Dive Brief:
-
Inventory management solutions provider Avery Dennison has announced a global partnership with Target focused on Radio Frequency Identification (RFID) technology as part of the retailer's ongoing deployment of RFID across more than 1,600 locations.
-
Target is deploying Avery Dennison's broad UHF RFID portfolio for a variety of category and performance needs, including apparel and home products. Also, an Avery Dennison statement said the company’s RFID tags “have been seamlessly integrated with current trim products to optimize the branding of the garments being tagged.”
-
The announcement of the partnership comes almost two years after Target announced a major initiative to bring RFID tags and technology into all of its stores.
Dive Insight:
Target has consistently said that it sees RFID as important, though after its big announcement in 2015 outlining its RFID adoption plans, we can't find record of the retailer saying anything about which technology suppliers it was using for the project. The closest thing we could find was this presentation from late 2015, which mentions Avery Dennison (on page 30, along with fellow RFID company SML Group), though Avery Dennison isn't specifically referenced as Target's partner. So, has Avery Dennison been Target's RFID project partner all along, and it's just being formally announced now? We're not sure.
It's also interesting that throughout last year Target didn't offer many specifics at all about how its effort to bring RFID into all of its locations was going. Then, just before 2016 ended, Target touted RFID and related technology investments as helping it improve its buy online, pick up in-store program and contribute to its third quarter 2016 sales increase. Still, we can't find any public statements from Target about how many of its store currently have RFID, and to what extent RFID is used in those stores already.
This week's announcement from Avery Dennison does seem to suggest that Target's plans for UHF RFID tags extend beyond apparel — the original focus — to include some home products as well. That's what Avery Dennison said in its press release, anyway. Target isn't quoted at all in the release, which is not something you usually see with this type of announcement: If a retailer is named, it is often quoted, even if the quote is vague and lacking substance.

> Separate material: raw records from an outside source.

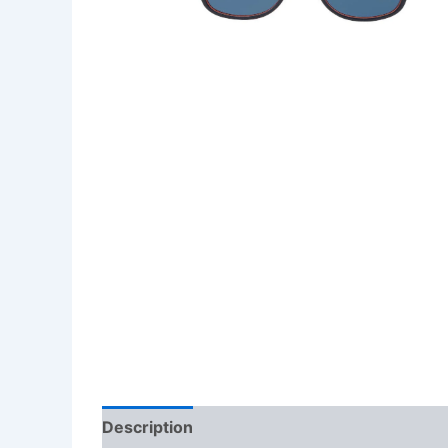
Description
Additional information
Revi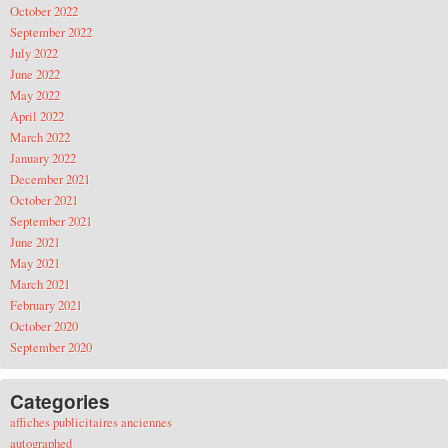
October 2022
September 2022
July 2022
June 2022
May 2022
April 2022
March 2022
January 2022
December 2021
October 2021
September 2021
June 2021
May 2021
March 2021
February 2021
October 2020
September 2020
Categories
affiches publicitaires anciennes
autographed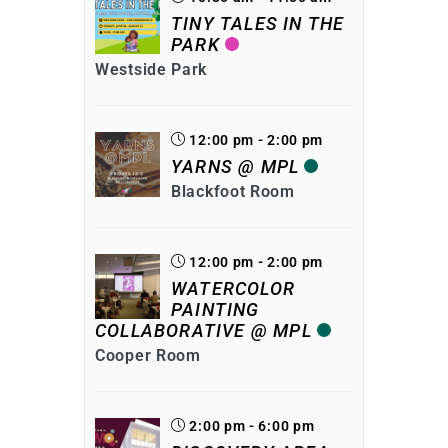
TINY TALES IN THE
PARK
Westside Park
12:00 pm - 2:00 pm
YARNS @ MPL
Blackfoot Room
12:00 pm - 2:00 pm
WATERCOLOR
PAINTING
COLLABORATIVE @ MPL
Cooper Room
2:00 pm - 6:00 pm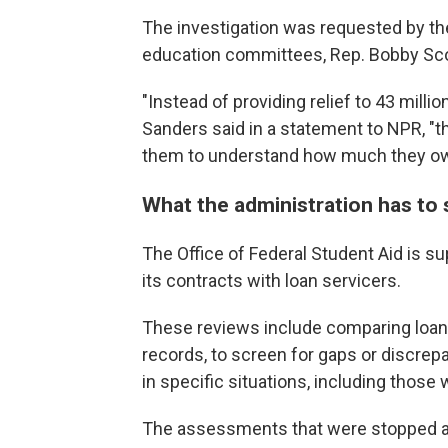
The investigation was requested by t
education committees, Rep. Bobby Scott
"Instead of providing relief to 43 mill
Sanders said in a statement to NPR, "t
them to understand how much they owe 
What the administration has to 
The Office of Federal Student Aid is s
its contracts with loan servicers.
These reviews include comparing loan
records, to screen for gaps or discrep
in specific situations, including thos
The assessments that were stopped ar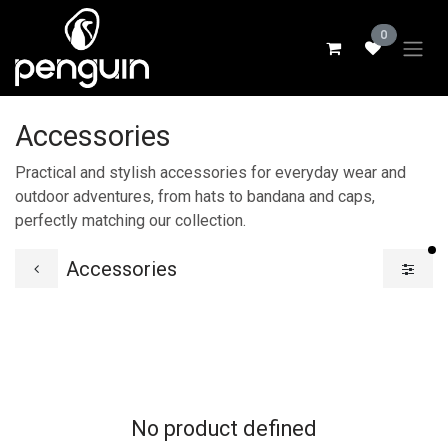
Skip to Content
0
Accessories
Practical and stylish accessories for everyday wear and
outdoor adventures, from hats to bandana and caps,
perfectly matching our collection.
fi
Accessories
No product defined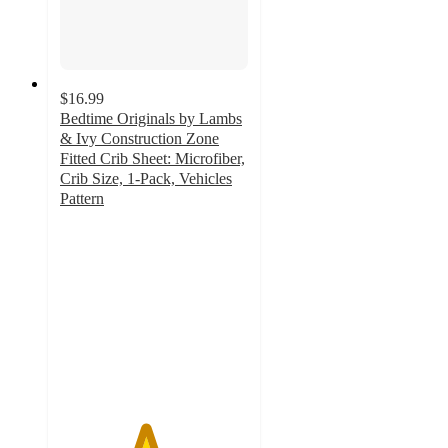
$16.99
Bedtime Originals by Lambs
& Ivy Construction Zone
Fitted Crib Sheet: Microfiber,
Crib Size, 1-Pack, Vehicles
Pattern
4.5
out
of
5
stars
with
20
ratings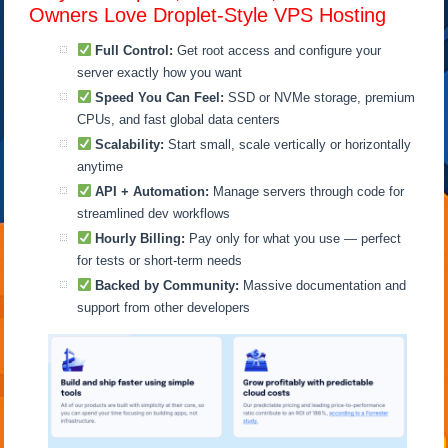
Owners Love Droplet-Style VPS Hosting
Full Control:
Get root access and configure your
server exactly how you want
Speed You Can Feel:
SSD or NVMe storage, premium
CPUs, and fast global data centers
Scalability:
Start small, scale vertically or horizontally
anytime
API + Automation:
Manage servers through code for
streamlined dev workflows
Hourly Billing:
Pay only for what you use — perfect
for tests or short-term needs
Backed by Community:
Massive documentation and
support from other developers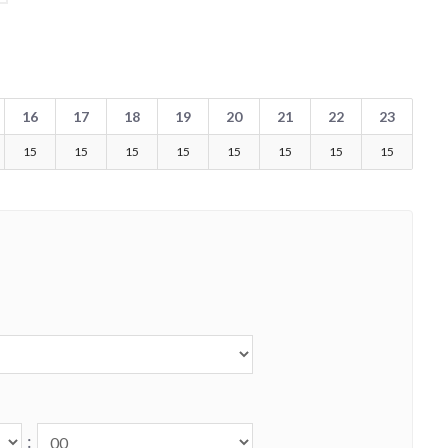
16
17
18
19
20
21
22
23
15
15
15
15
15
15
15
15
: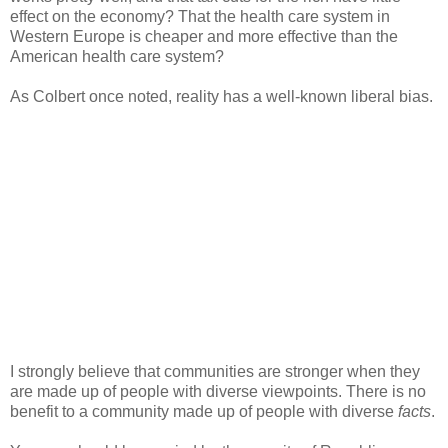
effect on the economy? That the health care system in
Western Europe is cheaper and more effective than the
American health care system?
As Colbert once noted, reality has a well-known liberal bias.
I strongly believe that communities are stronger when they
are made up of people with diverse viewpoints. There is no
benefit to a community made up of people with diverse
facts
.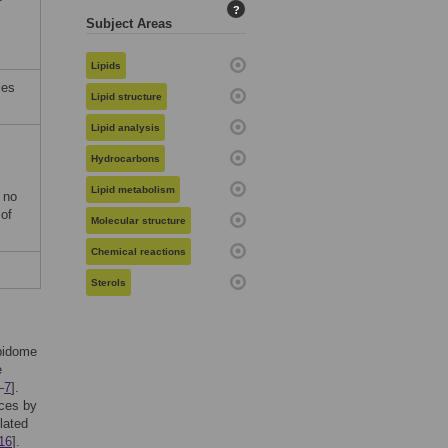
?
Subject Areas
Lipids
les
Lipid structure
Lipid analysis
Hydrocarbons
Lipid metabolism
 no
 of
Molecular structure
Chemical reactions
Sterols
pidome
e
–
7
].
nces by
lated
16
].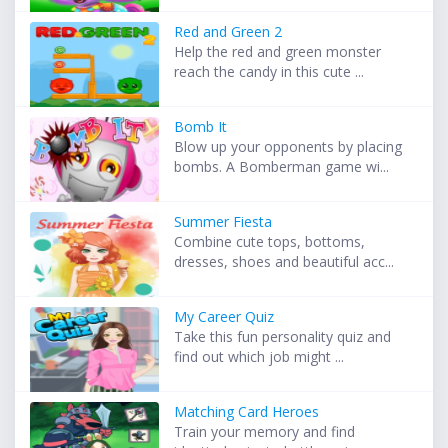
Red and Green 2
Help the red and green monster
reach the candy in this cute ...
Bomb It
Blow up your opponents by placing
bombs. A Bomberman game wi...
Summer Fiesta
Combine cute tops, bottoms,
dresses, shoes and beautiful acc...
My Career Quiz
Take this fun personality quiz and
find out which job might ...
Matching Card Heroes
Train your memory and find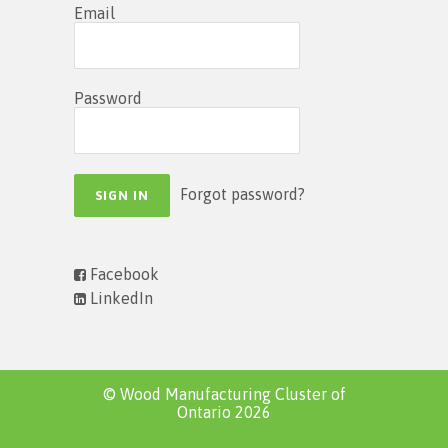
Email
Password
Forgot password?
Facebook
LinkedIn
© Wood Manufacturing Cluster of
Ontario 2026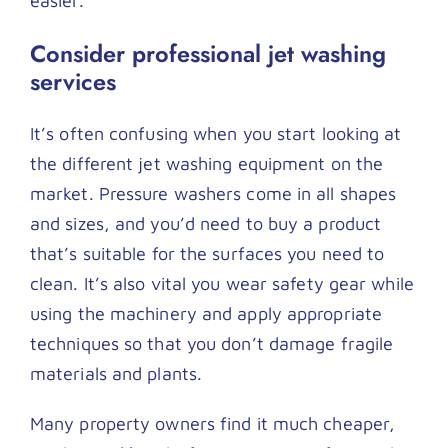
easier.
Consider professional jet washing
services
It’s often confusing when you start looking at
the different jet washing equipment on the
market. Pressure washers come in all shapes
and sizes, and you’d need to buy a product
that’s suitable for the surfaces you need to
clean. It’s also vital you wear safety gear while
using the machinery and apply appropriate
techniques so that you don’t damage fragile
materials and plants.
Many property owners find it much cheaper,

None of these comments are intended to throw shade at Avery Dennison's role in the project or its position in the RFID market. It would just be nice to know what's really happening with Target's RFID deployment. RFID is a technology that has major implications in both the supply chain and on the store floor in the years to come. It can help retailers be more accurate and efficient about managing inventory, can help them prevent loss from theft and ultimately can create more positive experiences and results for shoppers. Target could undeniably claim a leadership role in this movement if it talked a little more about what it is actually doing.